Interposta em junho, a ADC foi distribuída para o ministro Gilmar Mendes. Duas semanas depois, uma ação com pedido contrário – de declaração de inconstitucionalidade da Lei do Mais Médicos – foi proposta pelo Conselho de Reitores das Universidades Brasileiras A ADI também será apreciada pelo ministro.
Representante nesta ação, o advogado Dyogo Patriota afirma que a norma prejudica instituições que já estavam no mercado, muitas com atuação na área de saúde.
De acordo com ele, a lei beneficiou grandes grupos econômicos. E isso teria começado nos critérios para seleção das instituições que poderiam participar do chamamento. “Uma nota técnica feita por uma fundação, a pedido do MEC, estabeleceu critérios de capacidade de geração de lucro, o que não é aceito pelo Tribunal de Contas da União”, argumentou. De acordo com ele, instituições que já estão no mercado muitas vezes têm imóveis, estrutura criada. “O propósito, em alguns casos, não é gerar lucro.” Esse critério teria, já de início, reduzido o número de participantes.

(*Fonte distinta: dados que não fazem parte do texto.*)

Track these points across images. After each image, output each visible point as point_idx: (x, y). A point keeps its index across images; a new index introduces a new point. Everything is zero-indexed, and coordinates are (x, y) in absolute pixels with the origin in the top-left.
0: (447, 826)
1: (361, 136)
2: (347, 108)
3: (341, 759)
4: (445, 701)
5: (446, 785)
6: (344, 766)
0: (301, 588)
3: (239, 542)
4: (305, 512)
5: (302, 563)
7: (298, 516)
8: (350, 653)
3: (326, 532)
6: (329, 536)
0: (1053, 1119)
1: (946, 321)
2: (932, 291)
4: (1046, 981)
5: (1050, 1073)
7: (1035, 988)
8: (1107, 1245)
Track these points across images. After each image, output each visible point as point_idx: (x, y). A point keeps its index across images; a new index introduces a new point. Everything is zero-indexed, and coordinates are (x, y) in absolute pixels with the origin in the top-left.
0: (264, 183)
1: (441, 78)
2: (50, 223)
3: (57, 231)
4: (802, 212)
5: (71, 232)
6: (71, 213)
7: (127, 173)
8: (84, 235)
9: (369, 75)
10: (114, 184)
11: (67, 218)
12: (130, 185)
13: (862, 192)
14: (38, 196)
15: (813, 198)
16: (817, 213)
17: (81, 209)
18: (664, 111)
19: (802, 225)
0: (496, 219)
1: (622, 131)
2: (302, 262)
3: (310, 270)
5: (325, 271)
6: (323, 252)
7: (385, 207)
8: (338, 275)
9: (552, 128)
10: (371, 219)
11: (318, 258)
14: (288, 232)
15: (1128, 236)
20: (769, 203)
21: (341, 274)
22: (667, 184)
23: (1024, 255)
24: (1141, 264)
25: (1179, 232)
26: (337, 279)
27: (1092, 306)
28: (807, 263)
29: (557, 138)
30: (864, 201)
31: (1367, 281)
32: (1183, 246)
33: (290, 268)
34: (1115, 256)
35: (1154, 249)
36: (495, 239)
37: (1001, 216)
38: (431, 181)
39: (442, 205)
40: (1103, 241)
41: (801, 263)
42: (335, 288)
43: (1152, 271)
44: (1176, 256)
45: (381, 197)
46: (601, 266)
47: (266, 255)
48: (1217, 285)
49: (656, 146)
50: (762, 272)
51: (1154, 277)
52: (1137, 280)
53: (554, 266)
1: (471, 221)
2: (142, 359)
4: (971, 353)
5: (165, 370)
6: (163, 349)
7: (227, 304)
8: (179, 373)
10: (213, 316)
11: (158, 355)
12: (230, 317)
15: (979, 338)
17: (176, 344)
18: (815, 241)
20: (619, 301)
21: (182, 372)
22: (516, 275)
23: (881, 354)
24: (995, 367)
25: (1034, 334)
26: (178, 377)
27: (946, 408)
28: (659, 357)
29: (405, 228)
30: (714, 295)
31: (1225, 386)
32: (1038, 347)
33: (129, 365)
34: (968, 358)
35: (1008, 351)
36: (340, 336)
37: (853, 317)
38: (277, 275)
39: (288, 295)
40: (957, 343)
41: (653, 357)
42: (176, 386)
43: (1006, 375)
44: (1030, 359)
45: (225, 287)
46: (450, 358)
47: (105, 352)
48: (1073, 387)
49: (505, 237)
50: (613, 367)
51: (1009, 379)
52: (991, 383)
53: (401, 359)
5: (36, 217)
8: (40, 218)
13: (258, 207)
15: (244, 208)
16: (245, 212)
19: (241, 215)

Patriota questiona ainda o fato de as regras serem pouco claras. “A lei deu superpoderes ao MEC. Quais critérios são usados para fazer um chamamento público? Quais critérios para escolha das cidades para ter escolas? Como é feita a análise da estrutura?”
Mais do que isso. Patriota afirma que as liminares não concedem, de imediato, o direito à abertura de vagas. “É garantido apenas o direito de que o pedido seja avaliado pelo MEC.” Em outras palavras, isso não traria o risco de uma instituição de estrutura duvidosa passar a funcionar. “As boas serão aceitas. As ruins, reprovadas”, disse.
O advogado, que também é consultor jurídico da Associação Brasileira das Instituições de Ensino Superior Comunitárias, diz que a norma trouxe uma situação muito confortável para os grupos contemplados nos primeiros editais. “A lei traz disciplina apenas para criação de cursos. Mas uma portaria do MEC autorizou que contemplados nos editais pudessem também ampliar o número de vagas. No início, a autorização era de até 100 vagas por instituição. E a regra determinava que isso ocorreria apenas uma vez”, relatou. “Mas uma nova portaria permitiu que os estabelecimentos que não tivessem ampliado em até 100 vagas tivessem uma nova oportunidade, até chegar a essa marca”, completou. Diante dos protestos, essa segunda portaria foi revogada.
Além de não haver novos chamamentos, Patriota observa que, em 2018, uma portaria suspendeu o protocolo de pedidos de vagas por cinco anos. “No passado, víamos cursos de medicina autorizados para instituições que estavam no mercado. Era uma espécie de coroação. Mas agora é uma reserva de mercado para grandes grupos.”
O advogado reconhece que há, entre os inúmeros pedidos de liminares, descolamento do interesse educacional. “Diante dessa falta de padrão, alguns veem concorrentes nadando de braçada. E querem também ingressar. Não há inocentes.” Ele observa ainda que, das instituições aceitas nos primeiros chamamentos, muitas não dispunham de estrutura necessária. “E com isso, vários estudantes precisam se deslocar 200 quilômetros para cursar os internatos. A faculdade fica em uma cidade e o centro onde ele fará a parte prática em outra. Será que o sistema funciona?”, questiona.
Procurado, o MEC não se manifestou até o fechamento deste texto.